The stress test results of stand-alone and distributed are also completely different. Even the Turms server will support: In the stand-alone deployment scenario, the Turms server supports Unix Domain Socket without using TCP connections.
To sum up, if Turms only wants to write a good-looking stress test report, the Turms server does not need to store any data, guarantee that messages will arrive, push user status, or perform permission verification, data verification and logging on user requests. Sampling, all business operations do not use transactions, all data is cached for a long time, etc., the final throughput is naturally high, but such a stress test report is like a castle in the air, and not many real scenarios will use such a set of configurations . This is not only the reason why our developers of medium and large applications are reluctant to provide simple stress test reports, but also the reason why we do not trust the pressure test reports provided by other medium and large applications.
When we look at the performance of any application, whether it is fast or slow, we mainly ask "why is it so fast/slow?". For example, when we are researching why the JVM takes up so much memory, if we only see Java's extremely redundant and common object headers, we will sigh "It turns out that it is a redundant design problem, it is the author's bad design, no wonder takes up so much memory”, but if we look at the design and use of Code Cache by JVM, we will sigh again, “It turns out that space is exchanged for time, and it is the author’s good intentions. No wonder it takes up so much memory”, and the evaluation direction is completely different. .

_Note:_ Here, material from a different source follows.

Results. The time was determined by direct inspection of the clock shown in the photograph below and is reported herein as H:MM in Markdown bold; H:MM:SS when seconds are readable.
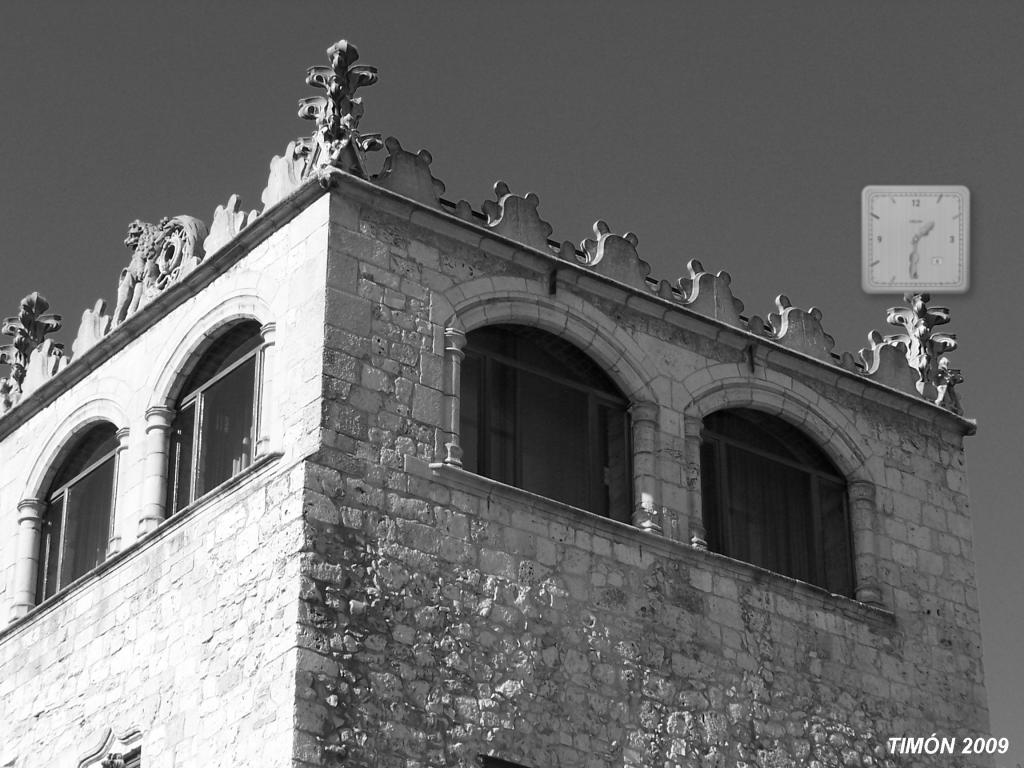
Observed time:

In the final analysis, laymen watch the excitement, and experts watch the way. Not to mention medium and large applications, even if it is a small Java library, we can't believe it when we look at its performance report. For example, Log4j2 shows its excellent performance in its performance report, but if we read its source code, we will find that Log4j2 The implementation is not efficient, and it is Turms' self-developed log implementation based on Netty that really maximizes performance (for details, please refer to Self-developed Implementation design document, and the specific code im.turms.server.common.logging.core.logger.AsyncLogger#doLog
), as long as the comparison The implementation of the source code of the two will find that the two are not at the same level in terms of performance optimization. In order to facilitate users to see the doorway of Turms, the documents are written in detail and the location of key codes will also be marked, so that users can evaluate whether Turms is suitable for their own application scenarios.
turms-performance-testing project (preview document)
Although Turms does not plan to provide a ready-made stress test report, we will customize a distributed stress test platform for the Turms server in the near future. The platform's UI display and report analysis will be in charge of turms-admin, while node control and task execution will be in charge of the Controller node and Agent node in turms-performance-testing respectively.
In particular, the reason why Turms can quickly customize and develop many platforms also benefits from our reasons for secondary development based on Turms mentioned "controllability. The Turms project is 100% open source and has self-developed many basic middleware to ensure the controllability of the underlying technology. It avoids insufficient development motivation in the later stage of the project", so we will not be subject to third-party dependence when we do new projects, and we are full of motivation.